I'm not so sure attributes are better. They have political traction, but that does not mean better. All major compilers use pragmas effectively to implement custom compiler flags. See for instance how Visual C++ uses pragmas extensively to toggle specific compiler warnings, not to mention the infamous #pragma once

> You are also missing the context of C++ defining operator overloading, so you can call `std::byteswap(0ull)` and get an `unsigned long long` and you can call `std::byteswap(std::uint16_t{0})` and get a 16 bit unsigned integer.

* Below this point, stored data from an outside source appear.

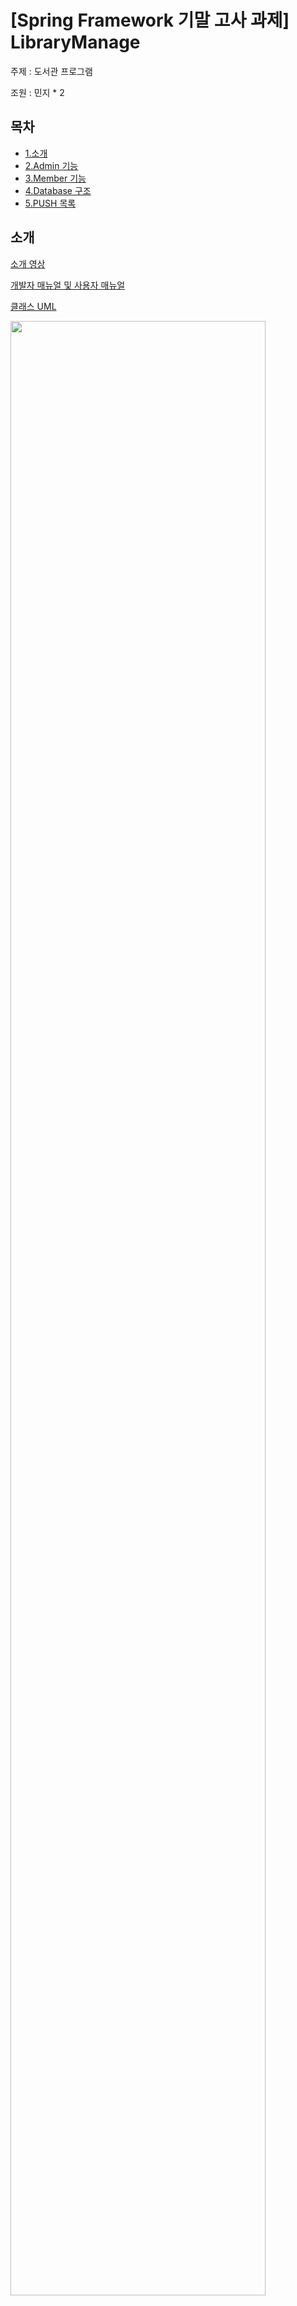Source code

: # [Spring Framework 기말 고사 과제] LibraryManage

주제 : 도서관 프로그램

조원 : 민지 * 2

## 목차
   * [1.소개](#소개)
   * [2.Admin 기능](#Admin-기능)
   * [3.Member 기능](#Member-기능)
   * [4.Database 구조](#Database-구조)
   * [5.PUSH 목록](#PUSH-목록)

## 소개

[소개 영상](https://youtu.be/_joRphN1b_w)

[개발자 매뉴얼 및 사용자 매뉴얼](./src/main/resources/static/pdf)

[클래스 UML](./src/main/resources/static/uml/libraryDEV_ClassDiagram_UML.png)

<img src="https://github.com/jee00609/LibraryManage/blob/master/src/main/resources/static/uml/libraryDEV_ClassDiagram_UML.png" width="90%"></img>

## Admin 기능

    * 도서
      * 도서 추가 - 구현 완료
      * 도서 삭제 - 구현 완료
      * 도서 수정 - 구현 완료
      * 연체 도서 - 구현 완료
      
    * 공지 사항
      * 공지 사항 추가 - 구현 완료
      * 공지 사항 삭제 - 구현 완료
      
    * 추천 도서
      * 추천 도서 추가 - 구현 완료
      * 추천 도서 삭제 - 구현 완료
      
    * 게시물 비공개 설정
      * 게시글 테이블 생성하기 - 구현 완료
      * 댓글 테이블 생성하기 - 구현 완료
      * 게시글 목록 페이지 생성하기 - 구현 완료
      * 게시글 세부 페이지 생성하기 (With 댓글) - 구현 완료
      * 게시글 작성 페이지 생성하기 - 구현 완료
      * 관리자 게시물 비공개 페이지 - 구현 완료
    
    * 회원
      * 회원 목록 - 구현 완료
      * 회원 블랙리스트 - 구현 완료
      * 회원 신청 도서 목록 조회 - 구현 완료
      * 임시 비밀번호 이메일로 전송 - 구현 완료
   

## Member 기능

    * 회원
      * 회원가입 - 구현 완료
      * 로그인 - 구현 완료
      * 비밀번호 수정 - 구현 완료
      * 비밀번호 잊어버렸을 시 임시 비밀번호 요청 - 구현 완료
      
    * 도서
      * 도서 대여 - 구현 완료
      * 도서 반납 - 구현 완료
      * 도서 검색 - 구현 완료
      * 도서 신청 - 구현 완료
      
    * 내 서재
      * 연체 도서 확인 - 구현 
      * 대여 기간 연장 - 구현 완료
    
    * 신간 도서 조회 - 구현 완료
      
    * 사서 추천 도서 조회 - 구현 
    
    * 공지사항 조회 - 구현 완료
 

## Database 구조

[현재까지 구현한 Database Table 모음집](./src/main/resources/static/sql/databasesTable.md)

    * 회원 - 완성
    * 도서 - 완성
    * 공지 사항 - 완성
    * 추천 도서 - 완성
    * 대여 도서 - 완성
    * 신청 도서 - 완성
    * 게시판 - 완성
    * 댓글 - 완성

## PUSH 목록

2020-05-31:
  * databasesTable.md - 추천 도서 테이블 sql
  * admin_alarm_good_add, delete.jsp - 추천 도서 목록 출력, 도서 목록 출력
  * AdminGoodController.java - 추천 도서 추가, 삭제
  * GoodDAO.java - 추천 도서 추가, 삭제
  * GoodDTO.java - 추천 도서 DTO
  * GoodService - 추천 도서 추가, 삭제
  * CheckOutDTO.java - 대여 도서 DTO
  * AdminController.java - 주석 처리
  * MemberDAO.java - 모든/블랙리스트 회원 조회 기능
  * MemberDTO.java - Getter/Setter 추가
  * admin_member_show.jsp - 회원 목록 조회, 블랙리스트 회원 조회 페이지로 가는 링크 수정
  * AdminMemberController.java - 회원 조회, 블랙리스트 회원 조회 페이지 매핑
  * admin_index.jsp - 이미지 이름 살짝 수정
  	* alarm_freeBoard -> alarm_free_board
  	* member_blackList -> member_black_show
  * admin_member_black_show.jsp - 블랙리스트 회원 조회 페이지
  * admin_member_reset.jsp - 블랙리스트 회원 조회 페이지로 가는 링크 수정
  * admin_index.jsp - 블랙리스트 회원 조회 페이지로 가는 링크 수정 및 썸네일 이미지 이름 수정

2021-05-31:

   * 관리자 페이지
      * 각 기능 설명 세팅 완료  

   * 희망 도서
      * src/main/java/com/libraryManage/Controller/AdminController.java - 경로 추가
      * src/main/webapp/WEB-INF/VIEWS/admin_index.jsp - 경로 추가
      * src/main/webapp/WEB-INF/VIEWS/admin_member_black_show.jsp - 경로 추가
      * src/main/webapp/WEB-INF/VIEWS/admin_member_hope.jsp - 희망 도서 페이지 생성
      * src/main/webapp/WEB-INF/VIEWS/admin_member_reset.jsp - 초기화 페이지 삭제
      * src/main/webapp/WEB-INF/VIEWS/admin_member_show.jsp - 경로 추가

   * 연체 도서
      * src/main/webapp/WEB-INF/VIEWS/admin_book_overdue.jsp - 연체 도서 페이지 생성
      * src/main/webapp/WEB-INF/VIEWS/admin_book_add.jsp - 경로 추가
      * src/main/webapp/WEB-INF/VIEWS/admin_book_delete.jsp - 경로 추가
      * src/main/webapp/WEB-INF/VIEWS/admin_book_update.jsp - 경로 추가
      * src/main/webapp/WEB-INF/VIEWS/admin_index.jsp -경로 추가
      * src/main/java/com/libraryManage/Controller/AdminController.java - 경로 추가 

   * 도서 상세 페이지
      * src/main/resources/static/assets/img/1.jpg - 테스트 이미지
      * src/main/resources/static/assets/img/2.jpg - 테스트 이미지
      * src/main/webapp/WEB-INF/VIEWS/book_detail.jsp - 도서상세 페이지
      * src/main/java/com/libraryManage/Controller/MainController.java - 경로 추가

   * 회원 블랙리스트 랭크 관리
      * src/main/webapp/WEB-INF/VIEWS/admin_member_black_show.jsp - 계정 랭크 수정 기능 추가  
      
   * 도서 추가 페이지 기능 추가
      * src/main/webapp/WEB-INF/VIEWS/admin_book_add.jsp
      * src/main/webapp/WEB-INF/VIEWS/admin_book_update.jsp
      * src/main/java/com/libraryManage/Controller/AdminBookController.java
      * src/main/java/com/libraryManage/DAO/BookDAO.java - 현재 Update 가 안됨 고쳐주세요 
      * src/main/java/com/libraryManage/DTO/BookDTO.java

   * 추천 도서 테이블 변경으로 인한 페이지 변경
      * src/main/webapp/WEB-INF/VIEWS/admin_alarm_good_add.jsp
      * src/main/webapp/WEB-INF/VIEWS/admin_alarm_good_delete.jsp
      * **JSP bookDTO 파트 부분 변경 필요!**

2021-05-31:

   * 연체 도서
      * src/main/java/com/libraryManage/DAO/CheckOutDAO.java - 연체 도서 데이터 가져오기
      * src/main/webapp/WEB-INF/VIEWS/admin_book_overdue.jsp - 연체 도서 목록 출력
   
   * 주석 처리
      * src/main/java/com/libraryManage/DTO/BookDTO.java - 빈 줄 삭제
      * src/main/resources/static/sql/databasesTable.md - SQL 문단 처리
      * src/main/java/com/libraryManage/Controller/AdminBookController.java - 어떤 부분인지 주석 추가
      * src/main/java/com/libraryManage/Controller/AdminBoardController.java - 관리자 게시판 부분 
      * src/main/java/com/libraryManage/Controller/AdminController.java - 어떤 부분인지 주석 추가
      * src/main/java/com/libraryManage/Controller/AdminGoodController.java - 어떤 부분인지 주석 추가
      * src/main/java/com/libraryManage/Controller/AdminMemberController.java - 어떤 부분인지 주석 추가
      * src/main/java/com/libraryManage/Controller/AdminNoticeController.java - 어떤 부분인지 주석 추가
   
   * 주소 매핑
      * src/main/java/com/libraryManage/Controller/AdminBookController.java - 주소 매핑
      * src/main/java/com/libraryManage/Controller/AdminController.java - 주소 매핑
      * src/main/java/com/libraryManage/Controller/AdminMemberController.java - 주소 

   * 회원 랭크 수정
      * src/main/webapp/WEB-INF/VIEWS/admin_member_black_show.jsp - 블랙리스트 회원 출력
      * src/main/java/com/libraryManage/Controller/AdminMemberController.java - 블랙리스트 회원 랭크 변경 처리
      * src/main/java/com/libraryManage/Controller/AdminGoodController.java - 블랙리스트 회원 랭크 변경 처리
      * src/main/java/com/libraryManage/Service/MemberService.java - 블랙리스트 회원 랭크 변경 
   
   * BookDTO 파트 변경 때문에 일어난 오류 처리
      * src/main/java/com/libraryManage/Controller/AdminGoodController.java
      * src/main/java/com/libraryManage/DAO/GoodDAO.java
      * src/main/java/com/libraryManage/DTO/GoodDTO.java
      * src/main/webapp/WEB-INF/VIEWS/admin_alarm_good_add.jsp
      * src/main/webapp/WEB-INF/VIEWS/admin_alarm_good_delete.jsp

   * 게시판 공개 설정 여부
     * src/main/java/com/libraryManage/Controller/AdminBoardController.java
     * src/main/java/com/libraryManage/DAO/BoardDAO.java
     * src/main/webapp/WEB-INF/VIEWS/admin_alarm_board_update.jsp - 구현 완료

   * 경로 지정 및 컨트롤러 분배
     * src/main/java/com/libraryManage/Controller/MainController.java
     * src/main/webapp/WEB-INF/VIEWS/index.jsp
     * src/main/java/com/libraryManage/Controller/BookController.java
     * src/main/webapp/WEB-INF/VIEWS/book_unified_search.jsp
     * src/main/webapp/WEB-INF/VIEWS/book_detail.jsp

   * 도서 상세 페이지 이미지 처리 막힘
     * src/main/java/com/libraryManage/Controller/AdminBookController.java
     * src/main/java/com/libraryManage/DAO/BookDAO.java
     * src/main/java/com/libraryManage/DTO/BookDTO.java

   * 공지사항 목록 페이지 및 공지 사항 디테일 간단 구현
      * src/main/java/com/libraryManage/Controller/BoardController.java
      * src/main/resources/static/js/scripts.js
      * src/main/webapp/WEB-INF/VIEWS/board_detail.jsp
      * src/main/webapp/WEB-INF/VIEWS/board_unified_search.jsp
 
2021-06-01:
   * 줄바꿈 문자 살려서 저장하고 출력
      * src/main/java/com/libraryManage/Controller/AdminBookController.java
      * src/main/java/com/libraryManage/Controller/AdminGoodController.java
      * src/main/java/com/libraryManage/Controller/AdminNoticeController.java
      * src/main/webapp/WEB-INF/VIEWS/board_detail.jsp

   * 메인 페이지로 경로 지정
      * src/main/webapp/WEB-INF/VIEWS/admin_book_add.jsp

   * 경로 저장하는 게 너무 길다고 해서 이름만 저장
      * src/main/java/com/libraryManage/Controller/AdminBookController.java

   * 이미지 이름 출력
      * src/main/webapp/WEB-INF/VIEWS/book_detail.jsp

   * 자유 게시판 경로 세팅 및 목록 창과 세부창 구현
      * src/main/webapp/WEB-INF/VIEWS/board_detail.jsp
      * src/main/webapp/WEB-INF/VIEWS/board_unified_search.jsp
      * src/main/webapp/WEB-INF/VIEWS/index.jsp 

   * 도서 대여 기능
      * src/main/java/com/libraryManage/Controller/BookController.java
      * src/main/java/com/libraryManage/Controller/MemberController.java
      * src/main/java/com/libraryManage/DAO/CheckOutDAO.java
      * src/main/java/com/libraryManage/Service/BookService.java
      * src/main/webapp/WEB-INF/VIEWS/book_detail.jsp
      * src/main/java/com/libraryManage/Exception/NotLoginException.java

   * 도서관 소개 페이지
      * src/main/webapp/WEB-INF/VIEWS/library_introduce.jsp - 도서관 소개 페이지
      * src/main/webapp/WEB-INF/VIEWS/book_detail.jsp - 도서관 소개 페이지 생성하면서 소개 문구 미세 변경
      * src/main/java/com/libraryManage/Controller/MainController.java - 경로 설정
      * src/main/webapp/WEB-INF/VIEWS/index.jsp - 디자인 변경

2021-06-02:

   * 희망 도서 페이지
      * src/main/webapp/WEB-INF/VIEWS/member_hope.jsp - 희망 도서 페이지 생성
      * src/main/webapp/WEB-INF/VIEWS/index.jsp - 경로 추가
      * src/main/webapp/WEB-INF/VIEWS/member_index.jsp - 조금의 코드 디자인 변경
      * src/main/java/com/libraryManage/Controller/MemberController.java  - 경로 세팅

   * 공지사항 페이지
      * src/main/webapp/WEB-INF/VIEWS/notice_unified_search.jsp - 공지사항 목차 페이지 생성
      * src/main/java/com/libraryManage/Controller/NoticeController.java - 콘트롤러 작성 및 경로 세팅
      * src/main/webapp/WEB-INF/VIEWS/index.jsp - 경로 지정
      * src/main/webapp/WEB-INF/VIEWS/member_index.jsp - 경로 지정

   * 공지사항 상세 페이지 및 자유 게시판 상세 페이지
      * src/main/webapp/WEB-INF/VIEWS/board_detail.jsp - 자유게시판 상세 페이지 네비게이션 디자인 변경
      * src/main/webapp/WEB-INF/VIEWS/notice_detail.jsp - 공지 사항 상세 페이지 생성

   * 게시판 글쓰기 페이지
      * src/main/webapp/WEB-INF/VIEWS/board_write.jsp - 게시판 글쓰기 페이지
      * src/main/webapp/WEB-INF/VIEWS/board_detail.jsp - 경로 지정
      * src/main/java/com/libraryManage/Controller/BoardController.java - 경로 세팅
      * src/main/webapp/WEB-INF/VIEWS/member_hope.jsp - 경로 지정
      * src/main/resources/static/js/scripts.js  - 글자 제한 제대로 안됨(기능은 추가)

   * 댓글 작성 기능 구현
      * src/main/java/com/libraryManage/Controller/AdminBookController.java
      * src/main/java/com/libraryManage/Controller/BoardController.java
      * src/main/java/com/libraryManage/DAO/BookDAO.java
      * src/main/java/com/libraryManage/DTO/BookDTO.java
      * src/main/java/com/libraryManage/Service/BoardService.java
      * src/main/webapp/WEB-INF/VIEWS/board_detail.jsp
      * src/main/java/com/libraryManage/DAO/CommentDAO.java
      * src/main/java/com/libraryManage/DTO/CommentDTO.java

   * 도서 신청 기능 구현 및 관리자 측 신청 도서 조회
      * src/main/java/com/libraryManage/DTO/HopeDTO.java
      * src/main/java/com/libraryManage/Controller/AdminMemberController.java
      * src/main/java/com/libraryManage/Controller/MemberController.java
      * src/main/java/com/libraryManage/DAO/HopeDAO.java
      * src/main/webapp/WEB-INF/VIEWS/admin_member_hope.jsp
      * src/main/webapp/WEB-INF/VIEWS/member_hope.jsp

   * 마이 페이지 생성
      * src/main/java/com/libraryManage/Controller/MemberController.java - 경로 세팅
      * src/main/webapp/WEB-INF/VIEWS/index.jsp - 변수 변경
      * src/main/webapp/WEB-INF/VIEWS/member_index.jsp - 경로 지정
      * src/main/webapp/WEB-INF/VIEWS/member_my_page.jsp - 마이 페이지 생성

   * 비밀번호 잊어버렸을 시 이메일을 입력했을 때, 해당하는 계정이 있다면 이메일로 임시 비밀번호 문자열을 생성해 전송
      * pom.xml - 의존성 추가
      * src/main/java/com/libraryManage/DAO/MemberDAO.java - 비밀번호 변경 쿼리문 추가
      * src/main/java/com/libraryManage/Service/MemberService.java - 이메일 보내는 기능 

2021-06-03:
   * 도서 반납 및 연장 기능 구현 완료
      * src/main/java/com/libraryManage/Controller/BooKController.java
      * src/main/java/com/libraryManage/Controller/MemberController.java
      * src/main/java/com/libraryManage/DAO/BookDAO.java
      * src/main/java/com/libraryManage/DAO/CheckOutDAO.java
      * src/main/java/com/libraryManage/DTO/CheckOutDTO.java
      * src/main/webapp/WEB-INF/VIEWS/member_my_page.jsp

   * 비밀 번호 변경 페이지 구현
      * src/main/webapp/WEB-INF/VIEWS/member_change_password.jsp - 비밀 번호 변경 페이지 생성
      * src/main/webapp/WEB-INF/VIEWS/member_forgotPwd.jsp - 잘못된 경로 고침
      * src/main/webapp/WEB-INF/VIEWS/member_login.jsp - 필요없는 버튼 삭제
      * src/main/webapp/WEB-INF/VIEWS/member_my_page.jsp - 잘못된 경로 고침

   * 비밀번호 변경 기능 완성 및 로그인 시 오류 처리
      * src/main/webapp/WEB-INF/VIEWS/member_change_password.jsp
      * src/main/java/com/libraryManage/Controller/MemberController.java

   * 세션 로그인에 따른 메인 네비게이션 바 기능 처리
      * src/main/webapp/WEB-INF/VIEWS/board_detail.jsp
      * src/main/webapp/WEB-INF/VIEWS/board_unified_search.jsp
      * src/main/webapp/WEB-INF/VIEWS/board_write.jsp
      * src/main/webapp/WEB-INF/VIEWS/book_detail.jsp
      * src/main/webapp/WEB-INF/VIEWS/book_unified_search.jsp
      * src/main/webapp/WEB-INF/VIEWS/index.jsp
      * src/main/webapp/WEB-INF/VIEWS/library_introduce.jsp
      * src/main/webapp/WEB-INF/VIEWS/member_hope.jsp
      * src/main/webapp/WEB-INF/VIEWS/notice_detail.jsp
      * src/main/webapp/WEB-INF/VIEWS/notice_unified_search.jsp 

   * 세션 로그인에 따른 서브 네비게이션 바 기능 처리
      * src/main/webapp/WEB-INF/VIEWS/board_detail.jsp
      * src/main/webapp/WEB-INF/VIEWS/board_unified_search.jsp
      * src/main/webapp/WEB-INF/VIEWS/board_write.jsp
      * src/main/webapp/WEB-INF/VIEWS/book_detail.jsp
      * src/main/webapp/WEB-INF/VIEWS/book_unified_search.jsp
      * src/main/webapp/WEB-INF/VIEWS/index.jsp
      * src/main/webapp/WEB-INF/VIEWS/member_hope.jsp
      * src/main/webapp/WEB-INF/VIEWS/notice_detail.jsp
      * src/main/webapp/WEB-INF/VIEWS/notice_unified_search.jsp

   * 인덱스 페이지에 공지사항 최신 5개 조회, 신간 도서 5권 조회, 사서 추천 도서 3권 조회 가능, 게시글 최근 3개 조회 가능, 링크도 걸어놨음
      * src/main/java/com/libraryManage/Controller/MainController.java - 주소 매핑 및 각 데이터 개수 출력
      * src/main/java/com/libraryManage/DAO/BoardDAO.java - 게시글 최근 3권
      * src/main/java/com/libraryManage/DAO/BookDAO.java - 신간 도서 5권
      * src/main/java/com/libraryManage/DAO/GoodDAO.java - 사서 추천 도서 3권 (도서 측에서 ISBN 으로 이미지도 가져옴)
      * src/main/java/com/libraryManage/DAO/NoticeDAO.java - 공지사항 최신 5개

   * 사서 추천 도서 목록 페이지 구현
      * src/main/webapp/bookImageStorage/800x0_2.jpg - 도서 추가하면서 넣어진 이미지
      * src/main/webapp/WEB-INF/VIEWS/good_unified_search.jsp - 추천 도서 목록 페이지
      * src/main/java/com/libraryManage/Controller/GoodController.java - 경로 세팅
      * src/main/webapp/WEB-INF/VIEWS/index.jsp - 경로 지정 및 추천 도서 목록 섹션 사이즈 변경
      * src/main/java/com/libraryManage/Controller/MainController.java - 경로 세팅
      * src/main/webapp/WEB-INF/VIEWS/member_index.jsp

   * 사서 추천 도서 상세 페이지 구현
      * src/main/webapp/WEB-INF/VIEWS/good_detail.jsp - 추천 도서 상세 페이지 작성
      * src/main/java/com/libraryManage/Controller/GoodController.java - 경로 세팅
      * src/main/java/com/libraryManage/DAO/GoodDAO.java - 추천 도서 상세 페이지에 이미지까지 따오도록 조정하는 함수 구현

2020-06-05 :

   * 인기 도서 섹션 추가
      * src/main/webapp/WEB-INF/VIEWS/hit_book_unified_search.jsp - 인기 도서(대여 5번 이상) 인 도서 목록만 가져오는 페이지 생성
      * src/main/java/com/libraryManage/Controller/BookController.java - 경로 세팅
      * src/main/java/com/libraryManage/DAO/BookDAO.java - SQL 작성
      * src/main/webapp/WEB-INF/VIEWS/index.jsp - 인기 도서 섹션 구현
      * src/main/java/com/libraryManage/Controller/MainController.java - 경로 세팅

   * 상세 페이지 밑단 관련 장르 도서 출력
      * src/main/webapp/bookImageStorage/800x3.jpg - 테스팅 이미지
      * src/main/webapp/WEB-INF/VIEWS/book_detail.jsp - 상세 페이지 밑단 관련 장르 도서 출력 구현
      * src/main/webapp/WEB-INF/VIEWS/book_unified_search.jsp - URL 경로 변수 추가
      * src/main/java/com/libraryManage/Controller/BookController.java - 경로 세팅
      * src/main/java/com/libraryManage/DAO/BookDAO.java - SQL 작성
      * src/main/webapp/WEB-INF/VIEWS/index.jsp - URL 경로 변수 추가

   * 상세 페이지 밑단 관련 업데이트 (현재 설명하는 도서를 제외한 관련 장르 도서 소개 및 5번 이상 빌린 도서일 경우 히트 태그 추가)
      * src/main/webapp/WEB-INF/VIEWS/book_detail.jsp
      * src/main/java/com/libraryManage/Controller/BookController.java
      * src/main/java/com/libraryManage/DAO/BookDAO.java
      * src/main/webapp/WEB-INF/VIEWS/hit_book_unified_search.jsp
      * src/main/webapp/WEB-INF/VIEWS/member_index.jsp 

   * 신간 도서 페이지 생성
      * src/main/webapp/WEB-INF/VIEWS/new_book_unified_search.jsp - 신간 도서 
      * src/main/java/com/libraryManage/Controller/BookController.java
      * src/main/java/com/libraryManage/DAO/BookDAO.java
      * src/main/java/com/libraryManage/DTO/BookDTO.java
      * src/main/webapp/WEB-INF/VIEWS/index.jsp
      * src/main/webapp/WEB-INF/VIEWS/member_index.jsp 

   * 마이 페이지 명언 기능 제공
      * src/main/java/com/libraryManage/DAO/PhraseDAO.java
      * src/main/webapp/WEB-INF/VIEWS/member_my_page.jsp 

   * 댓글 기능 수정 완료
      * src/main/java/com/libraryManage/Controller/BoardController.java
      * src/main/java/com/libraryManage/DAO/BoardDAO.java
      * src/main/java/com/libraryManage/DAO/CommentDAO.java
      * src/main/java/com/libraryManage/DTO/CommentDTO.java
      * src/main/webapp/WEB-INF/VIEWS/board_detail.jsp

   * 게시글 작성 기능 구현 및 도서 세부 페이지 URL 수정
      * src/main/java/com/libraryManage/DAO/BoardDAO.java
      * src/main/java/com/libraryManage/Controller/BoardController.java
      * src/main/java/com/libraryManage/Controller/BookController.java
      * src/main/java/com/libraryManage/Service/MemberService.java
      * src/main/webapp/WEB-INF/VIEWS/board_write.jsp

   * 게시글 삭제 기능 구현
      * src/main/java/com/libraryManage/Controller/AdminBoardController.java
      * src/main/java/com/libraryManage/Controller/BoardController.java
      * src/main/java/com/libraryManage/DAO/BoardDAO.java
      * src/main/java/com/libraryManage/DAO/CommentDAO.java
      * src/main/java/com/libraryManage/Service/BoardService.java
      * src/main/webapp/WEB-INF/VIEWS/board_detail.jsp

   * 도서 수정 기능 구현
      * src/main/java/com/libraryManage/Controller/AdminBookController.java
      * src/main/webapp/WEB-INF/VIEWS/admin_book_update.jsp

   * 도서 삭제 처리
      * src/main/java/com/libraryManage/Controller/AdminBookController.java
      * src/main/java/com/libraryManage/DAO/CheckOutDAO.java
   
   * 인기 도서 게시판은 인기도가 보이도록 제공 및 도서 추가하면서 생긴 이미지 삽입
      * src/main/webapp/WEB-INF/VIEWS/hit_book_unified_search.jsp
      
   * 마이페이지 도서관 소개 문구 변경
      * src/main/webapp/WEB-INF/VIEWS/member_my_page.jsp

   * 게시글 공개인 것만 보이게 설정
      * src/main/java/com/libraryManage/Controller/BoardController.java
      * src/main/java/com/libraryManage/DAO/BoardDAO.java
      * src/main/java/com/libraryManage/DAO/BoardDAO.java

I can believe this is useful in explicitly-typed form, i.e. using std::byteswap<T> with T specified. But letting T be inferred seems quite dangerous: C++ loves changing integer types around all by itself (via type promotion, for example), and byteswap<int> and byteswap<long> are (on UNIXy systems) simply not the same operation. For that matter, byteswap should really only be used on uintN_t.

byteswap(a+b) is just asking for trouble.

> Plus, if a new compiler shows up (besides MSVC/GCC/LLVM)

They are still far from being the only game in town.

That was unclear on my part, but I meant a new compiler in terms of "new to the project", not "new to the C++ community". The linked SO answer only covers those three compilers, which illustrates the issue I was talking about (you need to add a new `#elif` branch)